On the other side of the equation, is the extent to which the new Prime Minister has a strong new agenda of her own that will overlay and supplant the 2015 manifesto agenda. Having been on the Conservative front-bench for almost all of her parliamentary career, she has had little opportunity to set out her own vision for Britain. Her ability to set out her ambitions during the Conservative leadership campaign was constrained by the rapidity with which the self-immolation of her leadership opponents brought the debate itself to an unexpectedly premature close.

The one significant speech she made – in Birmingham on 11 July – put down several important markers to differentiate her style and potentially the substance of her government from Cameron/Osborne era. Her themes framed an economy and society in which the forces of globalisation were not so much appeased as tamed – a preparedness to take a tougher line on foreign takeovers of strategic UK businesses and “getting tough on irresponsible behaviour in big business”. She spoke of her belief in competitive markets and in strong communities; in individualism and in society; and of the value of the role that the state can play.

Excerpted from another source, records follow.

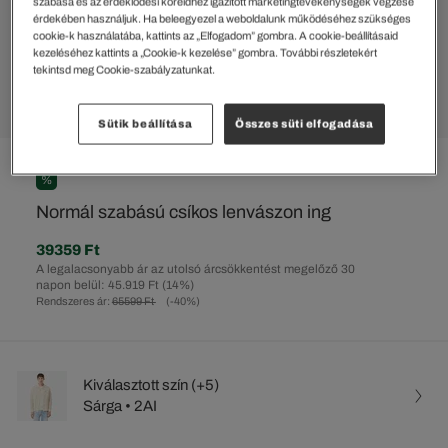
szabása és az érdeklődési köreidhez igazított marketingtevékenységek végzése
érdekében használjuk. Ha beleegyezel a weboldalunk működéséhez szükséges
cookie-k használatába, kattints az „Elfogadom” gombra. A cookie-beállításaid
kezeléséhez kattints a „Cookie-k kezelése” gombra. További részletekért
tekintsd meg Cookie-szabályzatunkat.
Sütik beállítása
Összes süti elfogadása
%
Normál szabású csíkos lenvászon ing
39359 Ft
A legalacsonyabb ár az utolsó árcsökkentést megelőző 30
napon belül: 45.919 Ft
(14%)
Rendszeres ár:
65599 Ft
(-40%)
Kiválasztott szín (+5)
Sárga • 2AI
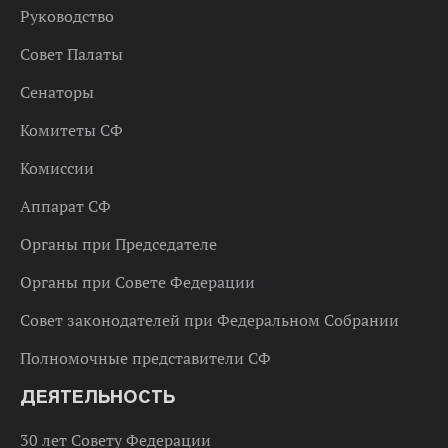
Руководство
Совет Палаты
Сенаторы
Комитеты СФ
Комиссии
Аппарат СФ
Органы при Председателе
Органы при Совете Федерации
Совет законодателей при Федеральном Собрании
Полномочные представители СФ
ДЕЯТЕЛЬНОСТЬ
30 лет Совету Федерации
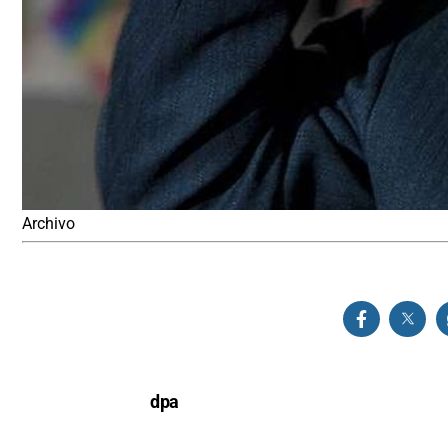
Archivo
dpa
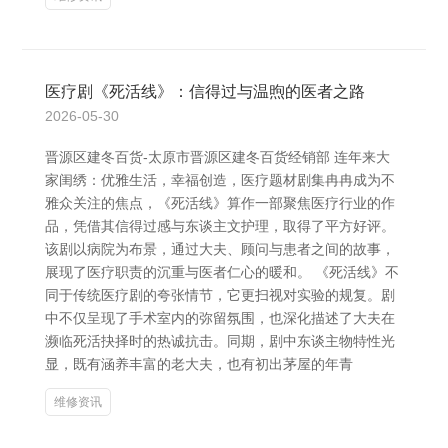
医疗剧《死活线》：信得过与温煦的医者之路
2026-05-30
晋源区建冬百货-太原市晋源区建冬百货经销部 连年来大
家闺绣：优雅生活，幸福创造，医疗题材剧集冉冉成为不
雅众关注的焦点，《死活线》算作一部聚焦医疗行业的作
品，凭借其信得过感与东谈主文护理，取得了平方好评。
该剧以病院为布景，通过大夫、顾问与患者之间的故事，
展现了医疗职责的沉重与医者仁心的暖和。 《死活线》不
同于传统医疗剧的夸张情节，它更扫视对实验的规复。剧
中不仅呈现了手术室内的弥留氛围，也深化描述了大夫在
濒临死活抉择时的热诚抗击。同期，剧中东谈主物特性光
显，既有涵养丰富的老大夫，也有初出茅屋的年青
维修资讯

It was a clear break with the Manchester Liberalism of George Osborne and an embrace of the more interventionist Birmingham Liberalism of Joe Chamberlain, on whom her joint Chief-of-Staff Nick Timothy has written an important book.

It was Winston Churchill who said of Chamberlain, whose political achievement enabled Conservative governments to win seats in Birmingham for the first time: ‘Joe was the one who made the weather’.

At Conservative Conference in six weeks’ time, appropriately in Birmingham, May will have an opportunity to give a more definitive forecast of what that weather will be. It looks like it could entail a radical break with business policy of recent years. And there is no reason for her to require an election to do so.